The case was Plyler v. Doe. Thirty-five years is a long time, and no one on today’s court was among those who struggled with the case for more than six months after the December 1981 argument. For politicians whose priority is kicking noncitizens out of the country, the decision – which acknowledged that the children might be deportable but assumed that many would not be deported – is beside the point. After all, the prospect that the current motivated and patriotic generation of young immigrants might contribute in even the smallest way to the country’s future is irrelevant to Trump supporters who, led by Attorney General Sessions, cheered the termination of President Obama’s Deferred Action for Childhood Arrivals program, which has enabled more than 800,000 of these young people to stay in school and begin careers.

Plyler v. Doe may be irrelevant in a strictly legal sense, but there are strong reasons to resurrect its memory and ponder it today. At the simplest level, it’s clear that during the current anti-immigrant spasm, at least several states would have thrown undocumented children out of school but for Plyler. For example, Alabama’s H.B. 56, enacted in 2011, requires school districts to collect data on the citizenship status of each child; while the law couldn’t go further, it has driven a number of undocumented children out of school and their families out of the state.

--- Raw data ---
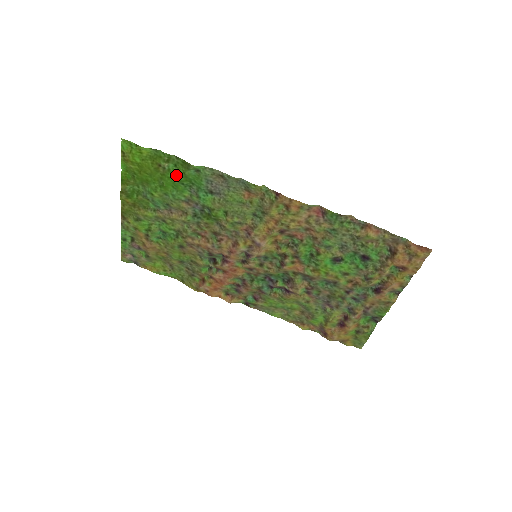
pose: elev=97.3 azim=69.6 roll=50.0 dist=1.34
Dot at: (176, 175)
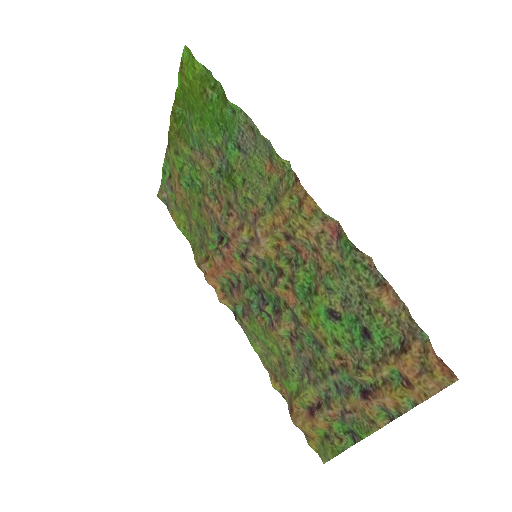
Dot at: (215, 109)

--- Tasks to complete ---
A – From the passage on Plyler v. Doe, extract the text that begins at the words "The case was" and stops after "and begin careers.".
B – In the passage on Plyler v. Doe, which Alabama law, enacted in 2011, requires school districts to collect data on each child's citizenship status?
Rely only on the text itself for what follows.

--- Solutions by task ---
A –
The case was Plyler v. Doe. Thirty-five years is a long time, and no one on today’s court was among those who struggled with the case for more than six months after the December 1981 argument. For politicians whose priority is kicking noncitizens out of the country, the decision – which acknowledged that the children might be deportable but assumed that many would not be deported – is beside the point. After all, the prospect that the current motivated and patriotic generation of young immigrants might contribute in even the smallest way to the country’s future is irrelevant to Trump supporters who, led by Attorney General Sessions, cheered the termination of President Obama’s Deferred Action for Childhood Arrivals program, which has enabled more than 800,000 of these young people to stay in school and begin careers.

B – H.B. 56